Kathy Hoffman, a 33-year-old school speech therapist, is among hundreds of educators being sworn into office following the #RedforEd protests, which were credited with raising awareness of the needs of public schools and inspiring many educators to join the political fray.
To take the oath of office at her inauguration Monday, Hoffman placed her hand upon “Too Many Moose,” a book she enjoyed using in her classroom to help children with speech impediments.
“It was thrilling to see everyone come together for that cause last spring, but now we need to do everything we can to come together to pass policies and solve this together,” said Hoffman, the state’s new superintendent of public instruction. “We want to do everything we can to prevent another walkout.”
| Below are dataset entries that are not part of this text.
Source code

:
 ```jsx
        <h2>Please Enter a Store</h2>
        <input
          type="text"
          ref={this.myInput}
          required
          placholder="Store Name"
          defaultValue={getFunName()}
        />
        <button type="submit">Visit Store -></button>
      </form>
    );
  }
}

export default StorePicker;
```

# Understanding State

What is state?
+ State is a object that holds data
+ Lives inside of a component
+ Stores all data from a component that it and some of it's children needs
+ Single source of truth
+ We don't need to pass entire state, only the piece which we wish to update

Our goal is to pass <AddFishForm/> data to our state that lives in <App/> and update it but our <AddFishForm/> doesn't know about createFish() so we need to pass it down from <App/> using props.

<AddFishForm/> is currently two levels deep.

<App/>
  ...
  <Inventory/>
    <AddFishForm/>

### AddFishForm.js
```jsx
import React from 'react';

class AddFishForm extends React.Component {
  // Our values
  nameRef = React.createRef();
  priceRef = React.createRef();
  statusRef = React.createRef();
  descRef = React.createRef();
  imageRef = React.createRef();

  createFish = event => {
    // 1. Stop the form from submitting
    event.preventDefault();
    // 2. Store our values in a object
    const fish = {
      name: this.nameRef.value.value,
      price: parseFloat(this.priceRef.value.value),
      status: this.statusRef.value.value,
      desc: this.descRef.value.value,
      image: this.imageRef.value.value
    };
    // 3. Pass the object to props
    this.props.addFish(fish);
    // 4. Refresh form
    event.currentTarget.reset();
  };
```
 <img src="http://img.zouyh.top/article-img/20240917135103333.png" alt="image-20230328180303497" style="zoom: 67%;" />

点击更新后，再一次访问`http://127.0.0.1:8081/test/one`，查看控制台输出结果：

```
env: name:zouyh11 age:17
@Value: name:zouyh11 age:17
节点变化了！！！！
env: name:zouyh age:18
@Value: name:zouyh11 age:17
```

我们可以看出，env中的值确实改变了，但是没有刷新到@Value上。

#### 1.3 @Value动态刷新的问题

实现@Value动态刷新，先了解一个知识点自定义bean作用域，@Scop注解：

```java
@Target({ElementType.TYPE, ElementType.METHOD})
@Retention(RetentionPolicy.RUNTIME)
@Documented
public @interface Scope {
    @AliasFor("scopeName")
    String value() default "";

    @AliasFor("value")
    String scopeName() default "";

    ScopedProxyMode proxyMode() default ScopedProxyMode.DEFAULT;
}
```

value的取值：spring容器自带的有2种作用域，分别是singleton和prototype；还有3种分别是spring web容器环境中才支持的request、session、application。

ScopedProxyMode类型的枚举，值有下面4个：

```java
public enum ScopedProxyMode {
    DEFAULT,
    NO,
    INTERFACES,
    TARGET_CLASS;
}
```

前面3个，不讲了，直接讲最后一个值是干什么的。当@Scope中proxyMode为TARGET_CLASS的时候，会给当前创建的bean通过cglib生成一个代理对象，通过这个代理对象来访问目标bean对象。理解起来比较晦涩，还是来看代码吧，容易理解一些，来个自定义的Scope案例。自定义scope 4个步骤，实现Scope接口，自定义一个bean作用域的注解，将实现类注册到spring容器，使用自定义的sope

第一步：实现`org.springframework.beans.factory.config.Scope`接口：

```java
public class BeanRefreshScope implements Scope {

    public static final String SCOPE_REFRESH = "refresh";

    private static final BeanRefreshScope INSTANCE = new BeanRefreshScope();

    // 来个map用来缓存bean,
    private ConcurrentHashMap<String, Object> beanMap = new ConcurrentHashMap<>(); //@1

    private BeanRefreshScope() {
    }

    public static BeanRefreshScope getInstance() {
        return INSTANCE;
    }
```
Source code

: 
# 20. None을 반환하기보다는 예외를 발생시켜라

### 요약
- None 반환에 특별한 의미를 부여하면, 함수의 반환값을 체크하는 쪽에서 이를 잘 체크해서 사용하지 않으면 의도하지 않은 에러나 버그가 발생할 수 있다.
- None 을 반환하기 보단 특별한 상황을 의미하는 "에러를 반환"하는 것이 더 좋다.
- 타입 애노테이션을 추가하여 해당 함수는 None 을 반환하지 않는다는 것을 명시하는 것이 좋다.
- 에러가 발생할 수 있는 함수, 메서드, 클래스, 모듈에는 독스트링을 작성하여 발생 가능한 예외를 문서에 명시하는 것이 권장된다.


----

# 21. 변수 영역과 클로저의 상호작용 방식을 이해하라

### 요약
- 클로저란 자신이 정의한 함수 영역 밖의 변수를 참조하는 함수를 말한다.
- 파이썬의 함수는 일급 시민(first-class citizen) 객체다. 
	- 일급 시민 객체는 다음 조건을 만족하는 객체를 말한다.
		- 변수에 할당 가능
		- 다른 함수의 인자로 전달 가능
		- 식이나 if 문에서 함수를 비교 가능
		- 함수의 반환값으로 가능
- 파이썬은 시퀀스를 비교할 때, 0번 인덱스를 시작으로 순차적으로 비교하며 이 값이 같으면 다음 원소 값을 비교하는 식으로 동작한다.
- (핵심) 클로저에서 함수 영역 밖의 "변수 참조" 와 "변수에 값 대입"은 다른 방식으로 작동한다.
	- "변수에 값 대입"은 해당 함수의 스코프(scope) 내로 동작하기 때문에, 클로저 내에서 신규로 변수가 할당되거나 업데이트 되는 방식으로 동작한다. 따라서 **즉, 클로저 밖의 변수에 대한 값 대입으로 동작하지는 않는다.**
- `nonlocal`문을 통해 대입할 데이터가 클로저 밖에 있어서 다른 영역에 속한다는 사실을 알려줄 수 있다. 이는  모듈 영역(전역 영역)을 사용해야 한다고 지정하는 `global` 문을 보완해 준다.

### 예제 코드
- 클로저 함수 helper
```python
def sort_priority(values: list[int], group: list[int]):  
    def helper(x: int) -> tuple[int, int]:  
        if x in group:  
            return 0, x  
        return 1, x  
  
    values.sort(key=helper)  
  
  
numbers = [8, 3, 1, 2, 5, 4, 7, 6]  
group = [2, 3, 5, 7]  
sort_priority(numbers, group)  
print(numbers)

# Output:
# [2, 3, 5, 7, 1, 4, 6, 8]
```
Nationwide, an unprecedented 1,800 current and former educators, administrators and support staffers ran for office in 2018, and more than half of them won, according to the National Education Association, the country’s largest teachers union.
As the educators shift from classrooms to statehouses, they have been attending trainings, fielding meeting requests and reading through thousands of pages of legislative proposals. For Democrats who won in the red states where the walkouts took root, there is also the dawning reality that being in the political minority may pose hurdles to passing bills.
School administrator Melissa Provenzano, an Oklahoma Democrat elected to the state’s Republican-controlled House of Representatives, said she plans to keep the focus on ensuring teachers’ salaries are in line with national averages. A walkout that closed schools in many of Oklahoma’s largest districts for two weeks ended with an average raise of $6,180.
“There was a concern there was voter fatigue or public fatigue, and ‘Well, you’ve got the teacher raise and so we’re done with you,’” said Provenzano, one of four school administrators elected to the Oklahoma House of Representatives. “But most people can grasp that that was a Band-Aid.”
Provenzano’s school is two hours from the capital — too far for students to attend the November inauguration — but the ceremony was livestreamed in the building’s library and classrooms. “So that was kind of neat,” she said.
The #RedforEd protests, in which many teachers wore red shirts, converged last spring on statehouses in Arizona, West Virginia, Kentucky, Oklahoma and Colorado to press for better teacher pay and school funding.
As some participants now learn the ropes of government, there are also signs of new life for the protest movement. Teachers in Los Angeles, the nation’s second-largest school district, appear poised to strike as early as Thursday after failed contract negotiations, and teachers have been organizing rallies for this month in Oakland and across Virginia.
Elsewhere, some of the teachers who lost elections are already looking ahead to the next race.
“I won’t be happy until I am able to sit at the table to help make decisions about the education system,” said Democrat Aimy Steele, a former principal who came within about 2,000 votes of unseating an 18-year incumbent Republican for a House seat in North Carolina, where teachers last year shut down schools with demands for better pay and school funding. Steele plans a rematch for 2020.
“I was definitely not happy with the results, but it did not discourage me from trying,” said Steele, who as principal of Beverly Hills Elementary School in Concord said she became frustrated with what she saw as ill-conceived education mandates from lawmakers.
Hoffman, who is taking over a job typically held by career politicians or political insiders, said she knows what students are capable of when they have the resources they need.
“I feel proud to be part of the movement of educators who decided to run for office,” she said. “I think that the other educators felt the same way I did, that we wanted our voices to be heard and to make sure that our students had a voice in government, and we were tired of waiting around and waiting for someone to speak for us.”
Thompson contributed from Buffalo, N.Y.